(Provided text)

Getting Started¶
This module provides basic table-type data normalization that I have personally needed in many different projects over the past couple years.
It allows the normalization of table data readable by the popular pyexcel library (mainly .xlsx
, .xls
, and .csv
files).
It uses the concept of rules which can be chained to form a cleaning processes for these files. This module has a lot of room for improvement, but it gets the job done that I needed it to. Hopefully I’ll continue to contribute rules, features, and more clean functionality as I need it.
Installation¶
Currently SandPaper is on PyPi and can easily be installed through pip!
pip install sandpaper
Usage¶
Using SandPaper is fairly simple and straightforward.
First things first, in order to normalize any data you have to create an instance of the SandPaper
object to group together your normalization rules.
from sandpaper import SandPaper
# for an explicitly named sandpaper instance
my_sandpaper = SandPaper('my-sandpaper')

(End Provided text)
(Records)

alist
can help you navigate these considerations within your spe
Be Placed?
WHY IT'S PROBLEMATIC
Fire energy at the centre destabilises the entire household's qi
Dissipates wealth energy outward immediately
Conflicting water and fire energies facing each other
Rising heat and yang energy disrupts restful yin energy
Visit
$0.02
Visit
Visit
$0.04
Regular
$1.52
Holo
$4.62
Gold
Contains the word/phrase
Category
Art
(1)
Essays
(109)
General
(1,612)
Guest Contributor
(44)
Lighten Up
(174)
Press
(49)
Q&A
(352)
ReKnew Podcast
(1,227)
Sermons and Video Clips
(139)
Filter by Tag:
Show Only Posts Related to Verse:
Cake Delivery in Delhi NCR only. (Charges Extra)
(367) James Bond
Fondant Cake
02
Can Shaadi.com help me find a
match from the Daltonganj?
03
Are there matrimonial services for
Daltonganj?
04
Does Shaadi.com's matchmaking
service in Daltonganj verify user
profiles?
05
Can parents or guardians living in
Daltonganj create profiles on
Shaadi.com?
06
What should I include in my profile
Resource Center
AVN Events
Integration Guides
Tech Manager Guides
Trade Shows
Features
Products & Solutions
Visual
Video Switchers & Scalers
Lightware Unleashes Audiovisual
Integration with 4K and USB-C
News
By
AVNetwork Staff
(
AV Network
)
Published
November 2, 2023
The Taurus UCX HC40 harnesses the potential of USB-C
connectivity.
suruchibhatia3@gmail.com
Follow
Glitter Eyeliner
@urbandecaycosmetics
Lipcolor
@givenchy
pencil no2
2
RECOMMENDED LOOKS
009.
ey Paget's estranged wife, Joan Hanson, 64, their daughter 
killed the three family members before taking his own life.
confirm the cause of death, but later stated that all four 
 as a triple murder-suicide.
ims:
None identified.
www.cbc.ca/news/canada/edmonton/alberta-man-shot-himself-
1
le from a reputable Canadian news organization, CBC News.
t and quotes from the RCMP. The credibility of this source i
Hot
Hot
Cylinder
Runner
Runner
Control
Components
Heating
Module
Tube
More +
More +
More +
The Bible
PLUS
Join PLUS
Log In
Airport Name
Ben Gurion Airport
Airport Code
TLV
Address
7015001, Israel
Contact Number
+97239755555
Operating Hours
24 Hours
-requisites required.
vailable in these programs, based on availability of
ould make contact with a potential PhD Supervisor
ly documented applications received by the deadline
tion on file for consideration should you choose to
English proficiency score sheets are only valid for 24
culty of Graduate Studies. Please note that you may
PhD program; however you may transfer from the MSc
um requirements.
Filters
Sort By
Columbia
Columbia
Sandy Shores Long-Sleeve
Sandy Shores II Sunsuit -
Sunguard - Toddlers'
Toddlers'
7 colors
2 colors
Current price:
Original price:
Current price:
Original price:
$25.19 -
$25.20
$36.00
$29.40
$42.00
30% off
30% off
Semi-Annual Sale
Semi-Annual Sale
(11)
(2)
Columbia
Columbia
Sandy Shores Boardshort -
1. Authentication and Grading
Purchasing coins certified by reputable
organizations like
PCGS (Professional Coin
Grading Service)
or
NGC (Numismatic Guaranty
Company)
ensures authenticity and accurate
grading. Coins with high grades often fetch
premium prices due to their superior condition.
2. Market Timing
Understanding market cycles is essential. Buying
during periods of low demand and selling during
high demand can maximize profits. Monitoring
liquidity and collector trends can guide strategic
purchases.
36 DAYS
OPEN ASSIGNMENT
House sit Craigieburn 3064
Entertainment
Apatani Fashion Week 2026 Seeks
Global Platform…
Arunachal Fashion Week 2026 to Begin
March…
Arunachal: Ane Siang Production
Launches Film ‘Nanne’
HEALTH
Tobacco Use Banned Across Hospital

(End Records)

**What is being asked**
Write out, word for word, everything in the SandPaper getting-started text from "It allows the" down to "simple and straightforward.".

**Response to the task**
It allows the normalization of table data readable by the popular pyexcel library (mainly .xlsx
, .xls
, and .csv
files).
It uses the concept of rules which can be chained to form a cleaning processes for these files. This module has a lot of room for improvement, but it gets the job done that I needed it to. Hopefully I’ll continue to contribute rules, features, and more clean functionality as I need it.
Installation¶
Currently SandPaper is on PyPi and can easily be installed through pip!
pip install sandpaper
Usage¶
Using SandPaper is fairly simple and straightforward.